After a pandemic-induced hiatus, an annual dragon boat race sponsored by the Rotary Club of Skipton lured more than 150 enthusiastic paddlers in September. Thirteen teams — with sobriquets such as the Komodo Dragons, Craven Ravens, and Rainbow Rockets — collected pledges and raised about $17,000 for the competitors’ chosen charities. Club member Andrew Gold noted that the competitions in 2018 and 2019 had raised a combined $30,000. The event was conceived by 2017-18 Club President Mark Ludlam as a tribute to his late father, Brian, a past club president who had arranged a dragon boat race. About half of the club’s 40 members helped steward the 200-meter race.

India

More than 250 youths from schools and Interact clubs across several Indian states put paint and crayons to paper in a poster competition sponsored by the all-female Rotary Club of Ahmednagar Priyadarshini. The Freedom from Polio art contest stressed the “importance of taking polio drops to help our world get freedom from polio forever,” says Bindu Shirsath, a club member who was among the five judges.
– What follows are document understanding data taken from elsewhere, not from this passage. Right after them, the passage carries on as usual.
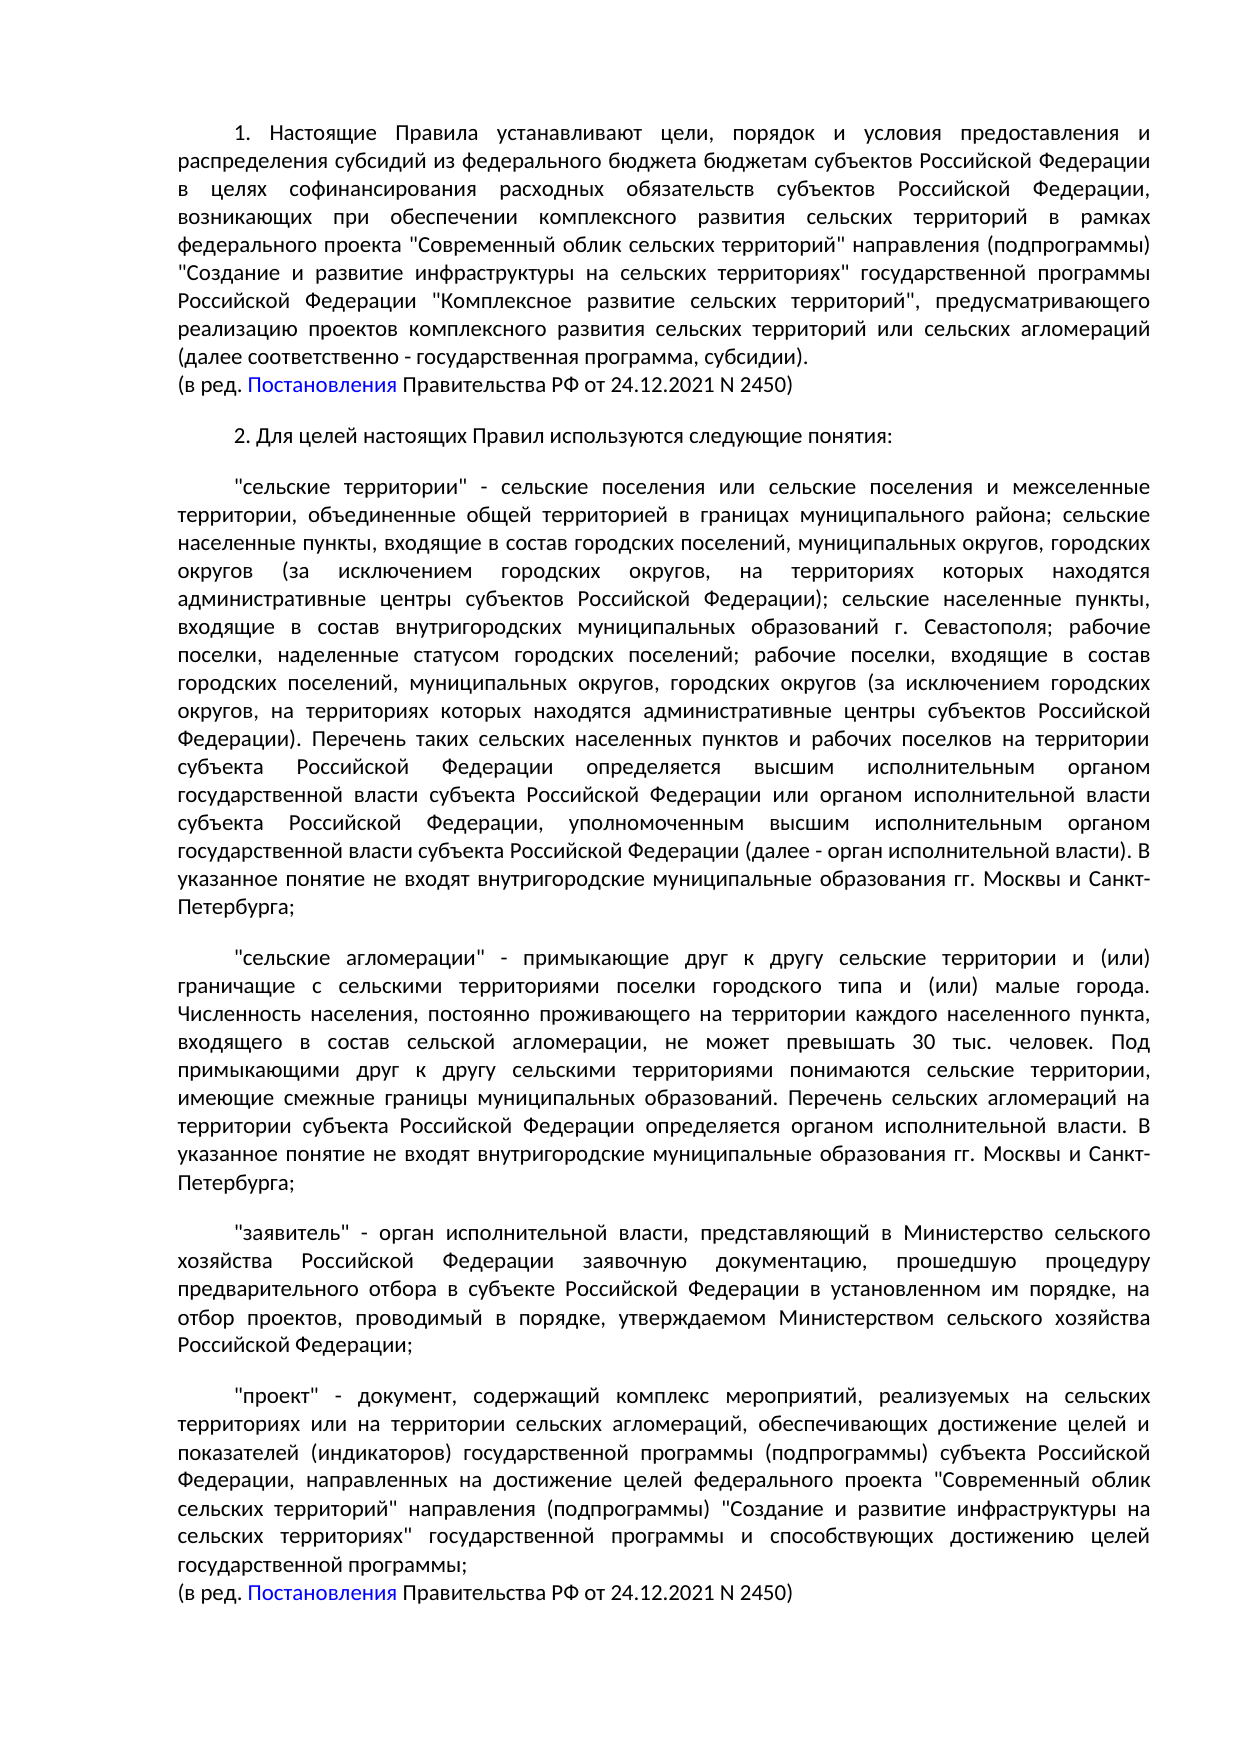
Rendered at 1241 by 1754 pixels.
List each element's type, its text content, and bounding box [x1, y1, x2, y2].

text (в ред. Постановления Правительства РФ от 24.12.2021 N 2450) [177, 370, 1152, 398]
text (в ред. Постановления Правительства РФ от 24.12.2021 N 2450) [177, 1578, 1152, 1606]
text "сельские агломерации" - примыкающие друг к другу сельские территории и (или) граничащие с сельскими территориями поселки городского типа и (или) малые города. Численность населения, постоянно проживающего на территории каждого населенного пункта, входящего в состав сельской агломерации, не может превышать 30 тыс. человек. Под примыкающими друг к другу сельскими территориями понимаются сельские территории, имеющие смежные границы муниципальных образований. Перечень сельских агломераций на территории субъекта Российской Федерации определяется органом исполнительной власти. В указанное понятие не входят внутригородские муниципальные образования гг. Москвы и Санкт-Петербурга; [177, 943, 1152, 1196]
text 2. Для целей настоящих Правил используются следующие понятия: [177, 421, 1152, 449]
text "заявитель" - орган исполнительной власти, представляющий в Министерство сельского хозяйства Российской Федерации заявочную документацию, прошедшую процедуру предварительного отбора в субъекте Российской Федерации в установленном им порядке, на отбор проектов, проводимый в порядке, утверждаемом Министерством сельского хозяйства Российской Федерации; [177, 1218, 1152, 1359]
text 1. Настоящие Правила устанавливают цели, порядок и условия предоставления и распределения субсидий из федерального бюджета бюджетам субъектов Российской Федерации в целях софинансирования расходных обязательств субъектов Российской Федерации, возникающих при обеспечении комплексного развития сельских территорий в рамках федерального проекта "Современный облик сельских территорий" направления (подпрограммы) "Создание и развитие инфраструктуры на сельских территориях" государственной программы Российской Федерации "Комплексное развитие сельских территорий", предусматривающего реализацию проектов комплексного развития сельских территорий или сельских агломераций (далее соответственно - государственная программа, субсидии). [177, 118, 1152, 370]
text "сельские территории" - сельские поселения или сельские поселения и межселенные территории, объединенные общей территорией в границах муниципального района; сельские населенные пункты, входящие в состав городских поселений, муниципальных округов, городских округов (за исключением городских округов, на территориях которых находятся административные центры субъектов Российской Федерации); сельские населенные пункты, входящие в состав внутригородских муниципальных образований г. Севастополя; рабочие поселки, наделенные статусом городских поселений; рабочие поселки, входящие в состав городских поселений, муниципальных округов, городских округов (за исключением городских округов, на территориях которых находятся административные центры субъектов Российской Федерации). Перечень таких сельских населенных пунктов и рабочих поселков на территории субъекта Российской Федерации определяется высшим исполнительным органом государственной власти субъекта Российской Федерации или органом исполнительной власти субъекта Российской Федерации, уполномоченным высшим исполнительным органом государственной власти субъекта Российской Федерации (далее - орган исполнительной власти). В указанное понятие не входят внутригородские муниципальные образования гг. Москвы и Санкт-Петербурга; [177, 472, 1152, 921]
text "проект" - документ, содержащий комплекс мероприятий, реализуемых на сельских территориях или на территории сельских агломераций, обеспечивающих достижение целей и показателей (индикаторов) государственной программы (подпрограммы) субъекта Российской Федерации, направленных на достижение целей федерального проекта "Современный облик сельских территорий" направления (подпрограммы) "Создание и развитие инфраструктуры на сельских территориях" государственной программы и способствующих достижению целей государственной программы; [177, 1382, 1152, 1578]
The club recruited district PolioPlus committee chairs and tapped Facebook and WhatsApp groups to publicize the inaugural project. “Since it was an online competition, the club did not incur costs except for making the e-certificate for winners and publicizing the results in local newspapers,” Shirsath adds, resulting in an affordable way to conjure creativity with a message.

  • 110.00 million

    Indian children immunized over three days in January 2021

  • 80.00%

    of Philippine provinces feature mangroves

Philippines

Mangroves form an integral part of the coastal ecosystem of the Philippines. They serve as a source of medicines, alcohol, and timber; a haven for coral reef fish; and a buffer against typhoons. In a two-pronged effort to shore up the maritime trees and buttress a fishing village’s ecotourism drive, in November the Rotary Club of Bacolod-Marapara teamed with the Rotary Club of Victorias, the Rotaract Club of Marapara, the Pasil Fisherfolks Association, and other local organizations. They planted some 1,000 mangrove seedlings and provided the fishers with bamboo to construct two cottages in the native style for rental to tourists. “Around the world, mangroves are threatened, but they are important,” says Rolando Corona, president of the Bacolod-Marapara club. “Their protection and restoration should be a high priority.”